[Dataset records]

>>

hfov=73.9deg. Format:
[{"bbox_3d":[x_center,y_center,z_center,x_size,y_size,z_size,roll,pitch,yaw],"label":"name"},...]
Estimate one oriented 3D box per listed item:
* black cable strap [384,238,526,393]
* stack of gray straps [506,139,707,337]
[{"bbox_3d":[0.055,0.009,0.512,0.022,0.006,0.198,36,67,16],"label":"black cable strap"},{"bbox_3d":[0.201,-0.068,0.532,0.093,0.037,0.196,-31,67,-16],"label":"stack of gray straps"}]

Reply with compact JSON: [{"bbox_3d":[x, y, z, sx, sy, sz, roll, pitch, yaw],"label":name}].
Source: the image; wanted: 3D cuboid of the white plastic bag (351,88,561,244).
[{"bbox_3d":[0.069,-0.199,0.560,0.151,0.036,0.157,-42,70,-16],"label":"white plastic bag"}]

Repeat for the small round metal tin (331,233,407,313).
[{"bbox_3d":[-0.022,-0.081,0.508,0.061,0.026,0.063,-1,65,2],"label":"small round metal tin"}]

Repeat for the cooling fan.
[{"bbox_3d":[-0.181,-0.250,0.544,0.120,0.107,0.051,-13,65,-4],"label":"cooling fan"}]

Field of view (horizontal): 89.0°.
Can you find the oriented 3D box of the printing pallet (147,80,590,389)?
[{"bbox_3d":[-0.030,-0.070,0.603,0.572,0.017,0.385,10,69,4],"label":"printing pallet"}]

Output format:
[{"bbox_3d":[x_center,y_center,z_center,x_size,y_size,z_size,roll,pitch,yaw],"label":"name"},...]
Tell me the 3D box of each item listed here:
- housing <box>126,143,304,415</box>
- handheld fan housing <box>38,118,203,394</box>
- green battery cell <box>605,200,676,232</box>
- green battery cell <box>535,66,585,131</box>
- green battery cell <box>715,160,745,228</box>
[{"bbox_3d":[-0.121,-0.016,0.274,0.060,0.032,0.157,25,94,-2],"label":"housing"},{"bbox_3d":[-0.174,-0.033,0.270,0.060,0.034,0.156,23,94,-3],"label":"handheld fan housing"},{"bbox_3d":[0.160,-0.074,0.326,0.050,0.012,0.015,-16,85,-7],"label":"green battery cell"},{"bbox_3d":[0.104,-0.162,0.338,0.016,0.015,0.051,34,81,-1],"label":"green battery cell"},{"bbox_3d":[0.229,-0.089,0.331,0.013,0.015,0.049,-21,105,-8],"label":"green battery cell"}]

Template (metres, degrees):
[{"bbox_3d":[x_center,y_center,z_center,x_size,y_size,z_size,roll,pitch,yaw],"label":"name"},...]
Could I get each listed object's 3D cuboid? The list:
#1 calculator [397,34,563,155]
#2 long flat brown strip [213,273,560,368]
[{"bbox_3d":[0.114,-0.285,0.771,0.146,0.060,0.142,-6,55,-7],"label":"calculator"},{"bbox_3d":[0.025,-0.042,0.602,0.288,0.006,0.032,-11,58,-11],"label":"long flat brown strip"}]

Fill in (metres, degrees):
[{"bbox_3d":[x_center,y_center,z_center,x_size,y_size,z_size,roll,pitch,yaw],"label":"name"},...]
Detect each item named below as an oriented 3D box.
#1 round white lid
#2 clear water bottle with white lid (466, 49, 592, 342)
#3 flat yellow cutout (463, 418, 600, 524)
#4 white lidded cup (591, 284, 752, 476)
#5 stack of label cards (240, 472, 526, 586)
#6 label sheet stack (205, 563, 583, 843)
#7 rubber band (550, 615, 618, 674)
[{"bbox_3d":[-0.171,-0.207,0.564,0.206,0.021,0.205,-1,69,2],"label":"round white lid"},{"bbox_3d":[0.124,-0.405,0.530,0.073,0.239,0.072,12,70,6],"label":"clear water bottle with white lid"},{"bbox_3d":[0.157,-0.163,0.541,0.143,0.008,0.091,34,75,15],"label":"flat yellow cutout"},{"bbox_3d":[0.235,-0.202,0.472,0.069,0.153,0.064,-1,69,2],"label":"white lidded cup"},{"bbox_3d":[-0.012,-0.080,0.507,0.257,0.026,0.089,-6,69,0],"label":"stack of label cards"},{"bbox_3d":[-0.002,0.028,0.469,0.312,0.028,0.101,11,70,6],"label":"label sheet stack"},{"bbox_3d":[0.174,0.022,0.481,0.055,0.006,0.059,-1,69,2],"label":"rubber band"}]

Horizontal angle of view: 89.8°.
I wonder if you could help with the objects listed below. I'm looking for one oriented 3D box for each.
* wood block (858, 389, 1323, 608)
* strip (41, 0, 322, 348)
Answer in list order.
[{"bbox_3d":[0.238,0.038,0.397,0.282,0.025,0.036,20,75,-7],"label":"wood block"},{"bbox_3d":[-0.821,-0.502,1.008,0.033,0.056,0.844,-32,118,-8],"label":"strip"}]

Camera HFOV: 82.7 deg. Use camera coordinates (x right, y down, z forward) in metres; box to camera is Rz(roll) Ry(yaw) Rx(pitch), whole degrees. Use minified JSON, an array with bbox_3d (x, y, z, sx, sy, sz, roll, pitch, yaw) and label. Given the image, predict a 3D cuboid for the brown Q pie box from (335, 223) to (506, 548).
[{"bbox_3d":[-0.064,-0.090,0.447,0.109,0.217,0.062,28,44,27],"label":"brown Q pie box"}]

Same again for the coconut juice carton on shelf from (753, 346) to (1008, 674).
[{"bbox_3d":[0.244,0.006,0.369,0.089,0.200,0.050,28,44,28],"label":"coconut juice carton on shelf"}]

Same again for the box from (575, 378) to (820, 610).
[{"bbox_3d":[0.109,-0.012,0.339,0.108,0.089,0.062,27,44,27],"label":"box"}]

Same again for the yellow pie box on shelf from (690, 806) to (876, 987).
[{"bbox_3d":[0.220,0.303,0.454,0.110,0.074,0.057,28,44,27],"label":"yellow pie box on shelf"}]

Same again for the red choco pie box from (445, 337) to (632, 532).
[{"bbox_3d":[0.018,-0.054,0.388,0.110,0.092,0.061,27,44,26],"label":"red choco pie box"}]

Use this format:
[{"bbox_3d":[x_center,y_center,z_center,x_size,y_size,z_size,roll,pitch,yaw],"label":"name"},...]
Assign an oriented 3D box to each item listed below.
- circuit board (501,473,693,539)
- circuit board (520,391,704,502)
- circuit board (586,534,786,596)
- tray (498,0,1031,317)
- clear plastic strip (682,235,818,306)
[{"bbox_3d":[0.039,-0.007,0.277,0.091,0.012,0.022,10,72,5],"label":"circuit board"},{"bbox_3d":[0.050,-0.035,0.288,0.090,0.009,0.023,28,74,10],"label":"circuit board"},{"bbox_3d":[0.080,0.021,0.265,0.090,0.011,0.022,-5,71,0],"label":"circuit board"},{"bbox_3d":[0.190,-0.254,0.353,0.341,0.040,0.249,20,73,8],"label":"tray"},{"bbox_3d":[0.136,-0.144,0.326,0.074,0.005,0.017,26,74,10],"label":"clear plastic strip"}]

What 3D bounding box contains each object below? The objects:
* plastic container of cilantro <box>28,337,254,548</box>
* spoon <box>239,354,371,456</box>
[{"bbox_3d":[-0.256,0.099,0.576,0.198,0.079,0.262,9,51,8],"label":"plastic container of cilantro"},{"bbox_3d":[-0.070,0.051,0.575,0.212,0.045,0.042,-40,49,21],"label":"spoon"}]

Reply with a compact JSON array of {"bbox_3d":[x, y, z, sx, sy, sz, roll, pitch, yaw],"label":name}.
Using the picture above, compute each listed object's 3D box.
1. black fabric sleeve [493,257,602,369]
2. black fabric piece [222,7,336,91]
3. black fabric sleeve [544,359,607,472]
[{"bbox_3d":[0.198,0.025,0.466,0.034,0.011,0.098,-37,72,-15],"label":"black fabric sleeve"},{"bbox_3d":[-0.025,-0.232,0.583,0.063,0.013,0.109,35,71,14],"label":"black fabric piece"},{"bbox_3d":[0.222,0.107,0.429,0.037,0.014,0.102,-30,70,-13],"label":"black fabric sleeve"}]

<<

Exercise goal: Filter the lines above, keeping and copying those that contain "Reply".

Result for this task:
Reply with compact JSON: [{"bbox_3d":[x, y, z, sx, sy, sz, roll, pitch, yaw],"label":name}].
Reply with a compact JSON array of {"bbox_3d":[x, y, z, sx, sy, sz, roll, pitch, yaw],"label":name}.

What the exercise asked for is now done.